The Snake River Birds of Prey National Conservation Area (NCA) was established by Congress in 1993 to preserve wildlife habitat and provide other compatible uses of the land. More than 700 pairs of raptors nest each spring along 81 miles of the Snake River Canyon. Cliffs tower to 700 feet above the Snake River, providing countless ledges, cracks and crevices for nesting raptors.
Photo Credit: Bob Wick
While the Snake River Birds of Prey National Conservation Area is open year-round, the best time to visit is mid-March through June. In March watch for eagle flight displays; in May for chick feeding; and the first week of June for fledging of the young.

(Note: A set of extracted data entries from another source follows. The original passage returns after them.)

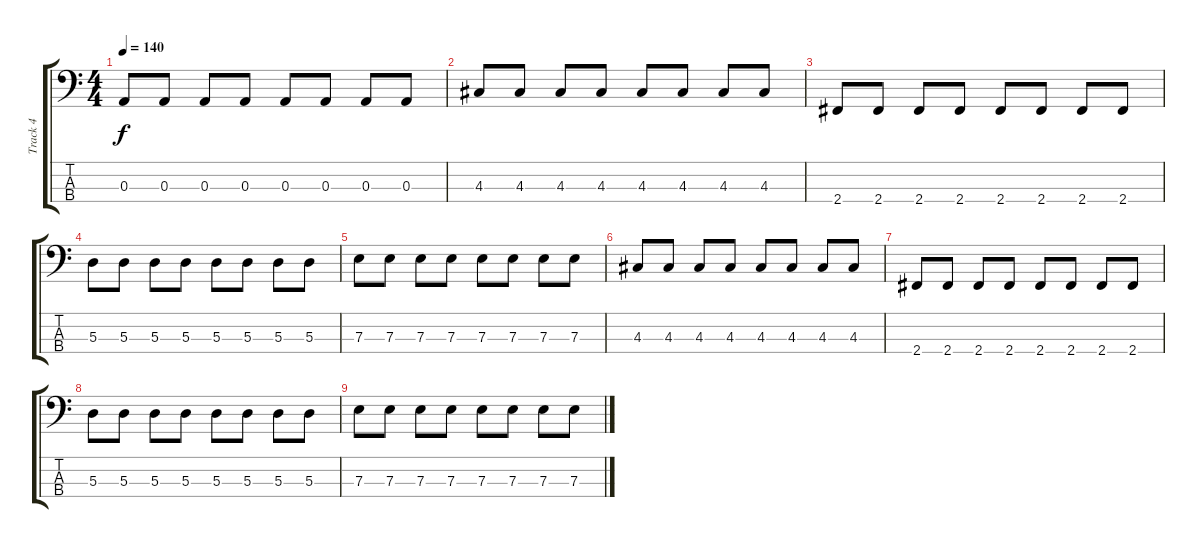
\track ("Track 4" "Track 4") {instrument electricbassfinger}
\staff {score tabs}
\tuning (G2 D2 A1 E1) {hide}
\ts (4 4)
\tempo 140
\clef f4
\ks c
0.3.8{dy f} 0.3.8 0.3.8 0.3.8 0.3.8 0.3.8 0.3.8 0.3.8 |
4.3.8 4.3.8 4.3.8 4.3.8 4.3.8 4.3.8 4.3.8 4.3.8 |
2.4.8 2.4.8 2.4.8 2.4.8 2.4.8 2.4.8 2.4.8 2.4.8 |
5.3.8 5.3.8 5.3.8 5.3.8 5.3.8 5.3.8 5.3.8 5.3.8 |
7.3.8 7.3.8 7.3.8 7.3.8 7.3.8 7.3.8 7.3.8 7.3.8 |
4.3.8 4.3.8 4.3.8 4.3.8 4.3.8 4.3.8 4.3.8 4.3.8 |
2.4.8 2.4.8 2.4.8 2.4.8 2.4.8 2.4.8 2.4.8 2.4.8 |
5.3.8 5.3.8 5.3.8 5.3.8 5.3.8 5.3.8 5.3.8 5.3.8 |
7.3.8 7.3.8 7.3.8 7.3.8 7.3.8 7.3.8 7.3.8 7.3.8
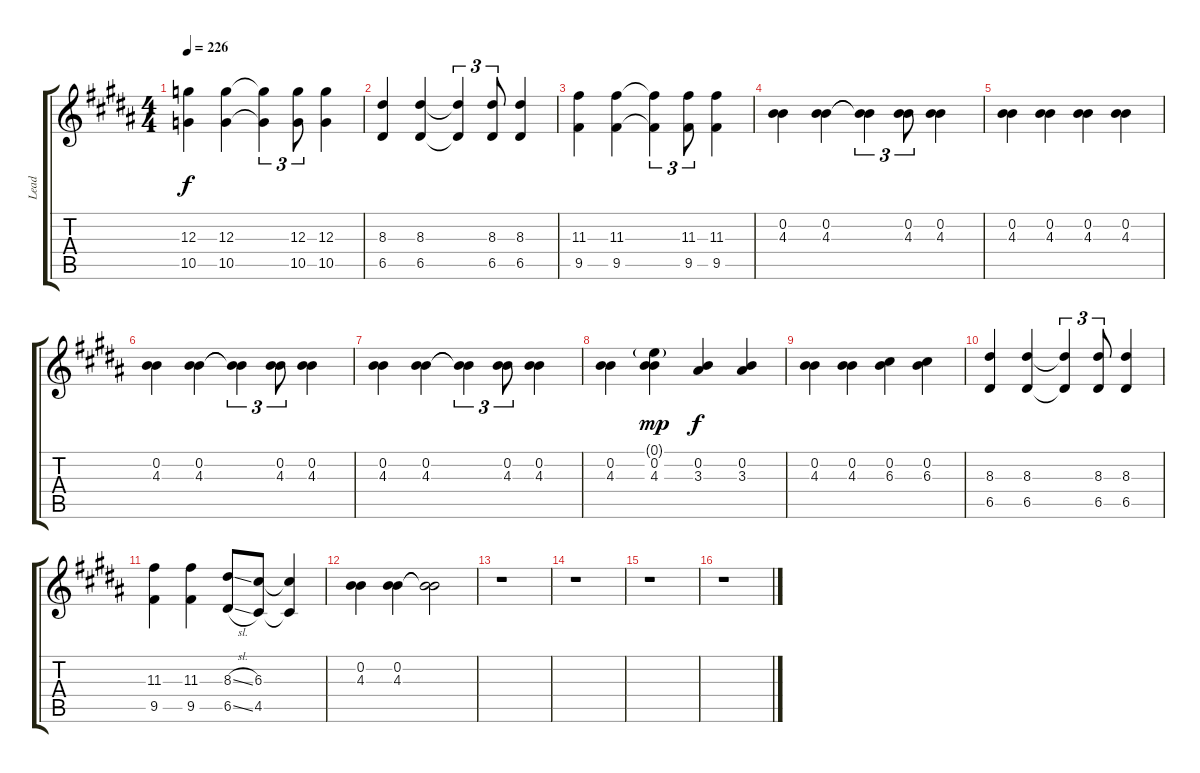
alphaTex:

\track ("Lead" "Lead") {instrument overdrivenguitar}
\staff {score tabs}
\tuning (E4 B3 G3 D3 A2 E2) {hide}
\ts (4 4)
\tempo 226
\clef g2
\ks b
(12.3 10.5).4{dy f} (12.3 10.5).4 (12.3{t} 10.5{t}).4{tu (3 2)} (12.3 10.5).8{tu (3 2)} (12.3 10.5).4 |
(8.3 6.5).4 (8.3 6.5).4 (8.3{t} 6.5{t}).4{tu (3 2)} (8.3 6.5).8{tu (3 2)} (8.3 6.5).4 |
(11.3 9.5).4 (11.3 9.5).4 (11.3{t} 9.5{t}).4{tu (3 2)} (11.3 9.5).8{tu (3 2)} (11.3 9.5).4 |
(0.2 4.3).4 (0.2 4.3).4 (0.2{t} 4.3{t}).4{tu (3 2)} (0.2 4.3).8{tu (3 2)} (0.2 4.3).4 |
(0.2 4.3).4 (0.2 4.3).4 (0.2 4.3).4 (0.2 4.3).4 |
(0.2 4.3).4 (0.2 4.3).4 (0.2{t} 4.3{t}).4{tu (3 2)} (0.2 4.3).8{tu (3 2)} (0.2 4.3).4 |
(0.2 4.3).4 (0.2 4.3).4 (0.2{t} 4.3{t}).4{tu (3 2)} (0.2 4.3).8{tu (3 2)} (0.2 4.3).4 |
(0.2 4.3).4 (0.1{g} 0.2 4.3).4{dy mp} (0.2 3.3).4{dy f} (0.2 3.3).4 |
(0.2 4.3).4 (0.2 4.3).4 (0.2 6.3).4 (0.2 6.3).4 |
(8.3 6.5).4 (8.3 6.5).4 (8.3{t} 6.5{t}).4{tu (3 2)} (8.3 6.5).8{tu (3 2)} (8.3 6.5).4 |
(11.3 9.5).4 (11.3 9.5).4 (8.3{sl} 6.5{sl}).8 (6.3 4.5).8 (6.3{t} 4.5{t}).4 |
(0.2 4.3).4 (0.2 4.3).4 (0.2{t} 4.3{t}).2 |
r.1 |
r.1 |
r.1 |
r.1
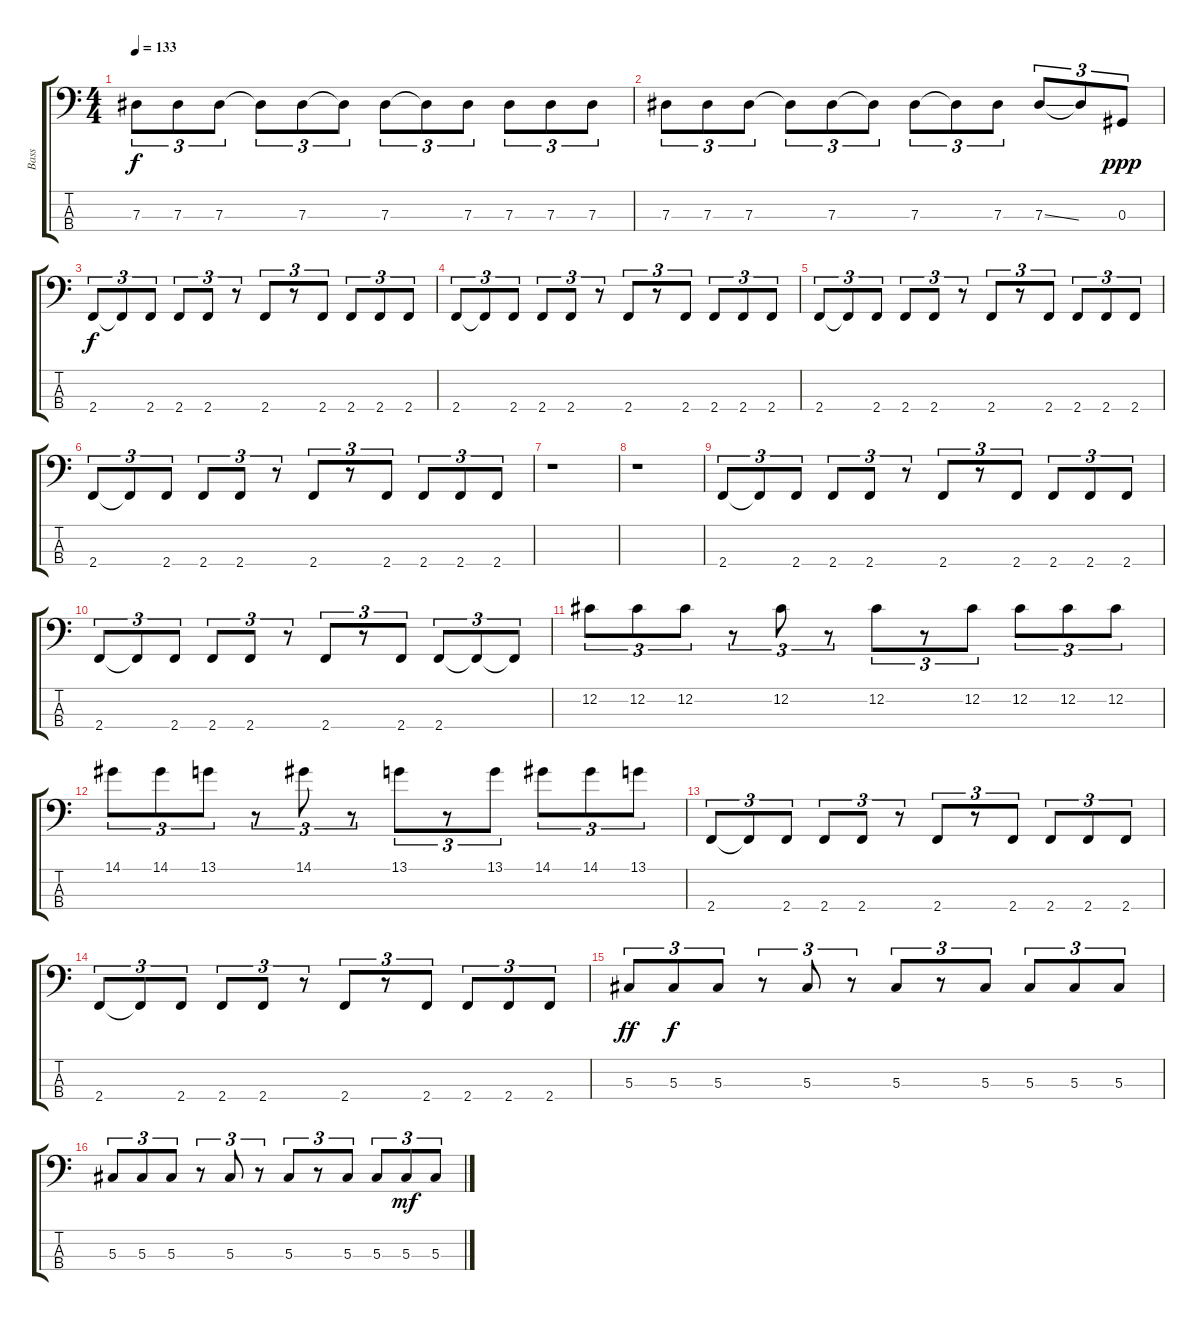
\track ("Bass" "Bass") {instrument electricbasspick}
\staff {score tabs}
\tuning (Gb2 Db2 Ab1 Eb1) {hide}
\ts (4 4)
\tempo 133
\clef f4
\ks c
7.3.8{tu (3 2) dy f} 7.3.8{tu (3 2)} 7.3.8{tu (3 2)} 7.3{t}.8{tu (3 2)} 7.3.8{tu (3 2)} 7.3{t}.8{tu (3 2)} 7.3.8{tu (3 2)} 7.3{t}.8{tu (3 2)} 7.3.8{tu (3 2)} 7.3.8{tu (3 2)} 7.3.8{tu (3 2)} 7.3.8{tu (3 2)} |
7.3.8{tu (3 2)} 7.3.8{tu (3 2)} 7.3.8{tu (3 2)} 7.3{t}.8{tu (3 2)} 7.3.8{tu (3 2)} 7.3{t}.8{tu (3 2)} 7.3.8{tu (3 2)} 7.3{t}.8{tu (3 2)} 7.3.8{tu (3 2)} 7.3{ss}.8{tu (3 2)} 7.3{t}.8{tu (3 2)} 0.3.8{tu (3 2) dy ppp} |
2.4.8{tu (3 2) dy f} 2.4{t}.8{tu (3 2)} 2.4.8{tu (3 2)} 2.4.8{tu (3 2)} 2.4.8{tu (3 2)} r.8{tu (3 2)} 2.4.8{tu (3 2)} r.8{tu (3 2)} 2.4.8{tu (3 2)} 2.4.8{tu (3 2)} 2.4.8{tu (3 2)} 2.4.8{tu (3 2)} |
2.4.8{tu (3 2)} 2.4{t}.8{tu (3 2)} 2.4.8{tu (3 2)} 2.4.8{tu (3 2)} 2.4.8{tu (3 2)} r.8{tu (3 2)} 2.4.8{tu (3 2)} r.8{tu (3 2)} 2.4.8{tu (3 2)} 2.4.8{tu (3 2)} 2.4.8{tu (3 2)} 2.4.8{tu (3 2)} |
2.4.8{tu (3 2)} 2.4{t}.8{tu (3 2)} 2.4.8{tu (3 2)} 2.4.8{tu (3 2)} 2.4.8{tu (3 2)} r.8{tu (3 2)} 2.4.8{tu (3 2)} r.8{tu (3 2)} 2.4.8{tu (3 2)} 2.4.8{tu (3 2)} 2.4.8{tu (3 2)} 2.4.8{tu (3 2)} |
2.4.8{tu (3 2)} 2.4{t}.8{tu (3 2)} 2.4.8{tu (3 2)} 2.4.8{tu (3 2)} 2.4.8{tu (3 2)} r.8{tu (3 2)} 2.4.8{tu (3 2)} r.8{tu (3 2)} 2.4.8{tu (3 2)} 2.4.8{tu (3 2)} 2.4.8{tu (3 2)} 2.4.8{tu (3 2)} |
r.1 |
r.1 |
2.4.8{tu (3 2)} 2.4{t}.8{tu (3 2)} 2.4.8{tu (3 2)} 2.4.8{tu (3 2)} 2.4.8{tu (3 2)} r.8{tu (3 2)} 2.4.8{tu (3 2)} r.8{tu (3 2)} 2.4.8{tu (3 2)} 2.4.8{tu (3 2)} 2.4.8{tu (3 2)} 2.4.8{tu (3 2)} |
2.4.8{tu (3 2)} 2.4{t}.8{tu (3 2)} 2.4.8{tu (3 2)} 2.4.8{tu (3 2)} 2.4.8{tu (3 2)} r.8{tu (3 2)} 2.4.8{tu (3 2)} r.8{tu (3 2)} 2.4.8{tu (3 2)} 2.4.8{tu (3 2)} 2.4{t}.8{tu (3 2)} 2.4{t}.8{tu (3 2)} |
12.2.8{tu (3 2)} 12.2.8{tu (3 2)} 12.2.8{tu (3 2)} r.8{tu (3 2)} 12.2.8{tu (3 2)} r.8{tu (3 2)} 12.2.8{tu (3 2)} r.8{tu (3 2)} 12.2.8{tu (3 2)} 12.2.8{tu (3 2)} 12.2.8{tu (3 2)} 12.2.8{tu (3 2)} |
14.1.8{tu (3 2)} 14.1.8{tu (3 2)} 13.1.8{tu (3 2)} r.8{tu (3 2)} 14.1.8{tu (3 2)} r.8{tu (3 2)} 13.1.8{tu (3 2)} r.8{tu (3 2)} 13.1.8{tu (3 2)} 14.1.8{tu (3 2)} 14.1.8{tu (3 2)} 13.1.8{tu (3 2)} |
2.4.8{tu (3 2)} 2.4{t}.8{tu (3 2)} 2.4.8{tu (3 2)} 2.4.8{tu (3 2)} 2.4.8{tu (3 2)} r.8{tu (3 2)} 2.4.8{tu (3 2)} r.8{tu (3 2)} 2.4.8{tu (3 2)} 2.4.8{tu (3 2)} 2.4.8{tu (3 2)} 2.4.8{tu (3 2)} |
2.4.8{tu (3 2)} 2.4{t}.8{tu (3 2)} 2.4.8{tu (3 2)} 2.4.8{tu (3 2)} 2.4.8{tu (3 2)} r.8{tu (3 2)} 2.4.8{tu (3 2)} r.8{tu (3 2)} 2.4.8{tu (3 2)} 2.4.8{tu (3 2)} 2.4.8{tu (3 2)} 2.4.8{tu (3 2)} |
5.3.8{tu (3 2) dy ff} 5.3.8{tu (3 2) dy f} 5.3.8{tu (3 2)} r.8{tu (3 2)} 5.3.8{tu (3 2)} r.8{tu (3 2)} 5.3.8{tu (3 2)} r.8{tu (3 2)} 5.3.8{tu (3 2)} 5.3.8{tu (3 2)} 5.3.8{tu (3 2)} 5.3.8{tu (3 2)} |
5.3.8{tu (3 2)} 5.3.8{tu (3 2)} 5.3.8{tu (3 2)} r.8{tu (3 2)} 5.3.8{tu (3 2)} r.8{tu (3 2)} 5.3.8{tu (3 2)} r.8{tu (3 2)} 5.3.8{tu (3 2)} 5.3.8{tu (3 2)} 5.3.8{tu (3 2) dy mf} 5.3.8{tu (3 2)}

Photo Credit: Antonia Hedrick, BLM
Types of nesters include:
Photo Credit : Larry Ridenhour, BLM
- Prarie Falcons
- American Kestrel
- Golden Eagle
- Northern Harrier
- Western Screech-owls
- Red-tailed and ferruginous hawks
- Rufous Hummingbirds
- Rock and Canyon Wrens
- Loggerhead Shrike
The 485,000-acre Birds of Prey area encompasses these recreation sites:
Celebration Park Visitor Center
Idaho’s only archaeological park, with huge basalt melon gravel revealing petroglyphs 100 to 10,000 years old.
36 campsites with gravel pads, cabanas, fire rings, community water spigots, outhouses, garbage service, boat ramp and docks, and an RV dumpsite.
Dedication Point Overlook
Overlook 400 feet above the snake river and watch for raptors, sparrows, an so much more at the plateau.
Halverson Bar Trail System
A two-mile sandbar along the Snake River, two shallow lakes nestled below the rimrock and sand dunes, and miles of hiking trails.
Swan Falls Picnic Area
The oldest hydroelectric generating site on the Snake River, now operating as a museum for visitors.